In studies closer to home, scientists will get a closer than ever look at the earth's crust and new opportunities for monitoring the movement of groundwater. They will also be able to examine the unique biochemistry of organisms that thrive under heat and pressure conditions which would be deadly to surface dwellers. Carbon sequestration efforts – the idea of safely burying global warming gases like carbon dioxide underground – should also receive a significant boost.

"Science will be the primary host," Lesko said. "Science will set the priorities and the facility will be developed to promote research, safety and the integrity of data."

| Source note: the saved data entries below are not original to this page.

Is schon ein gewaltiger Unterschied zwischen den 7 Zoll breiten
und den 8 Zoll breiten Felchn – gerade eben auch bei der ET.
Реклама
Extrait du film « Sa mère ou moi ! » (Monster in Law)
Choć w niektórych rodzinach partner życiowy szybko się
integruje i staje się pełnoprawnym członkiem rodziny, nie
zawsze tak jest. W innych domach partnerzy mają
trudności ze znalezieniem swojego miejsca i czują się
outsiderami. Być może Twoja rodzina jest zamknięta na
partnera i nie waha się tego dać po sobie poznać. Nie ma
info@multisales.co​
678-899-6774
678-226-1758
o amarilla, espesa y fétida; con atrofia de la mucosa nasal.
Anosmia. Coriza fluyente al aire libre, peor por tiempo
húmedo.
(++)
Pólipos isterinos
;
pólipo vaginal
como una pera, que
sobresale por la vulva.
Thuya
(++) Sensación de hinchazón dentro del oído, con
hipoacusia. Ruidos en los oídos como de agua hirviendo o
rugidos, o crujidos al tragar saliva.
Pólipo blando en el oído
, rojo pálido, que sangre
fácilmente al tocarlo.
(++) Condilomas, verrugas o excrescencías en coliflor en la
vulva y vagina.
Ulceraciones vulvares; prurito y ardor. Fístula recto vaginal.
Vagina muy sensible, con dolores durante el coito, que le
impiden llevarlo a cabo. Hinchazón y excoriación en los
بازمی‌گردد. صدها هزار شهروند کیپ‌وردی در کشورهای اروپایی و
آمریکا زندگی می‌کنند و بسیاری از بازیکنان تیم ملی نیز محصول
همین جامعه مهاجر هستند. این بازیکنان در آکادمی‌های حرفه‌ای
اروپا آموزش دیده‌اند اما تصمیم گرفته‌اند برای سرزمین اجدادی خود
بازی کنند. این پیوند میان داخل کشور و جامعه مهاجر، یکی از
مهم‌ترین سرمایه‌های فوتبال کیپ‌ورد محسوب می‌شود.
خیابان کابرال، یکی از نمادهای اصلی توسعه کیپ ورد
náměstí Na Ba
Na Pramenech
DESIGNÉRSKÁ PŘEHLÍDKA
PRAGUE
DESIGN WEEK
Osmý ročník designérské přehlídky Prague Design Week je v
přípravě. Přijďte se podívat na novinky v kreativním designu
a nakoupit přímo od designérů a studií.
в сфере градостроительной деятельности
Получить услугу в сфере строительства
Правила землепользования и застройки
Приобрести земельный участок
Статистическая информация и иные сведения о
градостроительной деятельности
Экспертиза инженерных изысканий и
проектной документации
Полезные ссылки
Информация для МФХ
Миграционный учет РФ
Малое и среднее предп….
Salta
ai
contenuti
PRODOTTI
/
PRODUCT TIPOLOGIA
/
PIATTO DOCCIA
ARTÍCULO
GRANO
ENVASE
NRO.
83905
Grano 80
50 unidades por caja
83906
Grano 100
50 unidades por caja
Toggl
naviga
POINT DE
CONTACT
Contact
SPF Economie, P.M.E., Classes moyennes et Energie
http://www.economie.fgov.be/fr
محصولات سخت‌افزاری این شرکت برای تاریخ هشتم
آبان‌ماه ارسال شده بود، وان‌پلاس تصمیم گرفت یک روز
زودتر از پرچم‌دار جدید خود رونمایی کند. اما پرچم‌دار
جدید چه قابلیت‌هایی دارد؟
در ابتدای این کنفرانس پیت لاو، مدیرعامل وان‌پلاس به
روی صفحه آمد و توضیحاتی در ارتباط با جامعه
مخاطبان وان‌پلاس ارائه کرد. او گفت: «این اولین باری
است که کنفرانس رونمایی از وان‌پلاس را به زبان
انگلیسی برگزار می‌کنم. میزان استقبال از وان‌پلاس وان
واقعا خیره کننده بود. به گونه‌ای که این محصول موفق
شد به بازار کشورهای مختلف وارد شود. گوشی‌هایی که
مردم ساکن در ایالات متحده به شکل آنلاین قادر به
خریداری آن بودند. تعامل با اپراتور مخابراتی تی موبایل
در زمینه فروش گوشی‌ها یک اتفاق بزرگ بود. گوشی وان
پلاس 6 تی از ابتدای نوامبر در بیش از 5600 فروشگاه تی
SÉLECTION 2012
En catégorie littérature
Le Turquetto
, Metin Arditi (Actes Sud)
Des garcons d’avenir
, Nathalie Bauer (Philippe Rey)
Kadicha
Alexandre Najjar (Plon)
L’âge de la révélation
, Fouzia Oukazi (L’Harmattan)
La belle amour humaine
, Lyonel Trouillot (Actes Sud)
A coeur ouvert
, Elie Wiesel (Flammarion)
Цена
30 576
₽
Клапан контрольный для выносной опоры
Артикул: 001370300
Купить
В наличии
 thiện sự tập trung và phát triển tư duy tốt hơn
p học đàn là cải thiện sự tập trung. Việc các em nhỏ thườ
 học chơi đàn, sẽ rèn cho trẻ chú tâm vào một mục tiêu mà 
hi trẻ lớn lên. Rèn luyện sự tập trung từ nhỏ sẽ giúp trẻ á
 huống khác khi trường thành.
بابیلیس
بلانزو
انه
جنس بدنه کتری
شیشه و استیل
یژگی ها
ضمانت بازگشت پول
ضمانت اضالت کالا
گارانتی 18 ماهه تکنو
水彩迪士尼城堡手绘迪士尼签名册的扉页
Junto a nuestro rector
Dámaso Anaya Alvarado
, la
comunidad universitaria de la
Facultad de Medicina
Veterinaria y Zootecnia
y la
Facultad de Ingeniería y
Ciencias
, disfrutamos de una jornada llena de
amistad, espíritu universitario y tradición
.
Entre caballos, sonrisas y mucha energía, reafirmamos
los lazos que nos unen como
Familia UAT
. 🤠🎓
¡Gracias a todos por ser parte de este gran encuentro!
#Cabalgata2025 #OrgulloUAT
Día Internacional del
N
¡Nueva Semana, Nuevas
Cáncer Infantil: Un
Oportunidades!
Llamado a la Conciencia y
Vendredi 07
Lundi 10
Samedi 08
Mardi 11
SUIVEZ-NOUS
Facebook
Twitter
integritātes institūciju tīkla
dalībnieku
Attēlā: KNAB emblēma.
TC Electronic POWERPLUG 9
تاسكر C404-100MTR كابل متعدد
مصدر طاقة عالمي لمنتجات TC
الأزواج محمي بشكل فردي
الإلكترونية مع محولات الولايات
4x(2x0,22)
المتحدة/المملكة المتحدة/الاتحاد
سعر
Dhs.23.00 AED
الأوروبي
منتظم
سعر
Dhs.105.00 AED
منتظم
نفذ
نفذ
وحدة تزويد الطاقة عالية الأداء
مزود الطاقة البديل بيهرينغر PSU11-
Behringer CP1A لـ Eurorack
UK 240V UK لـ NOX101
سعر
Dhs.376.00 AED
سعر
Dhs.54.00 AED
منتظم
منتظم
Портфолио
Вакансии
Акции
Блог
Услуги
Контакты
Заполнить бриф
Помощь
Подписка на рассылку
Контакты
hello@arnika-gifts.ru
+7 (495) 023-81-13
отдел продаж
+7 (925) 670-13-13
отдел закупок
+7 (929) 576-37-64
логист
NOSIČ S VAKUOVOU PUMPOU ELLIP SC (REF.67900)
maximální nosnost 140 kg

Near and Long-term plans The Homestake Underground Laboratory proposal calls for a two-level facility; an upper level that will serve research operating from the surface to a depth of 4,850 feet. This is the depth at which nuclear physicist Raymond Davis, of Brookhaven National Laboratory (BNL), set up the world's first solar neutrino detector in 1965 and conducted the research that won him a share of the 2002 Nobel Prize in physics. Construction of the "4850 Lab," as envisioned in the NSF proposal, would entail modification of the existing site and preparation of new experimental chambers. The work is scheduled to begin next year. If all goes according to plan, experiments could begin at the 4850 level by 2007.

Construction would continue on a lower level facility which would descend to 8,000 feet. A large network of existing caverns, drifts, ramps and boreholes should enable the construction of this second level of experimental facilities to be accomplished at a relatively low cost.

"Over the next century and beyond, scientists will be confronted with many critical challenges requiring significant advances in our understanding of the underground environment," said Lesko. "To make meaningful progress towards understanding the science and engineering issues necessary for addressing topics such as energy resources, water resources and mineral resources, as well as hazardous waste disposal and carbon sequestration will require broad, multidisciplinary research projects that are ideally suited for an underground research laboratory."